Problem description: Reproduce the listing verbatim, starting at the line that contains "catalogue / barcode: US 2436889" and ending at the final line of the listing.

Listed records:
________________

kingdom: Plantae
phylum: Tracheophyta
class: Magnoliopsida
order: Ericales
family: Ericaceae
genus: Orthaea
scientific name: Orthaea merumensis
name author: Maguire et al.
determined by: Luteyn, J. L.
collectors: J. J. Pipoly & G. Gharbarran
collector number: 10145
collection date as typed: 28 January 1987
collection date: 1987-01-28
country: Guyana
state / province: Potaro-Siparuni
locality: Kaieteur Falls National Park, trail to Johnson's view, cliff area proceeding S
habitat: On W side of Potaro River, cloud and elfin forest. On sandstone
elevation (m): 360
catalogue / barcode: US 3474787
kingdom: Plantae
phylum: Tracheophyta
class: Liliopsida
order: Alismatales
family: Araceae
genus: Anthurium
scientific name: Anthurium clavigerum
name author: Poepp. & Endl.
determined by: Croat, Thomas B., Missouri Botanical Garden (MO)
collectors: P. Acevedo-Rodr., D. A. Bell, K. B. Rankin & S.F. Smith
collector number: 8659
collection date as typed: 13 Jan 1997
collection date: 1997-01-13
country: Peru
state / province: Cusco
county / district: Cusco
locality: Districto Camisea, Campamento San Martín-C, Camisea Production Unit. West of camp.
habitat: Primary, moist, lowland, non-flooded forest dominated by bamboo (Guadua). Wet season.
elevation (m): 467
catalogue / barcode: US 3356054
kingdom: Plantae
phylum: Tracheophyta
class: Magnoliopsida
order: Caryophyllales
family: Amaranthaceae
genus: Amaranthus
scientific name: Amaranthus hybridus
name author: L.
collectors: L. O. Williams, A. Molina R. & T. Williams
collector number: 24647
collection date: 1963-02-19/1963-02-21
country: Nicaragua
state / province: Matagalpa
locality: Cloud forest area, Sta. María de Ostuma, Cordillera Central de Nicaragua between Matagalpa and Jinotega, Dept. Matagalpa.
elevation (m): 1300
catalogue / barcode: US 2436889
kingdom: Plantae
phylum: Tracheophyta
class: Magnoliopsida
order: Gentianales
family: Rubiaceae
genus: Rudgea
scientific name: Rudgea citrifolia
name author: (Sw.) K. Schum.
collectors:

________________

Written solution:
catalogue / barcode: US 2436889
kingdom: Plantae
phylum: Tracheophyta
class: Magnoliopsida
order: Gentianales
family: Rubiaceae
genus: Rudgea
scientific name: Rudgea citrifolia
name author: (Sw.) K. Schum.
collectors:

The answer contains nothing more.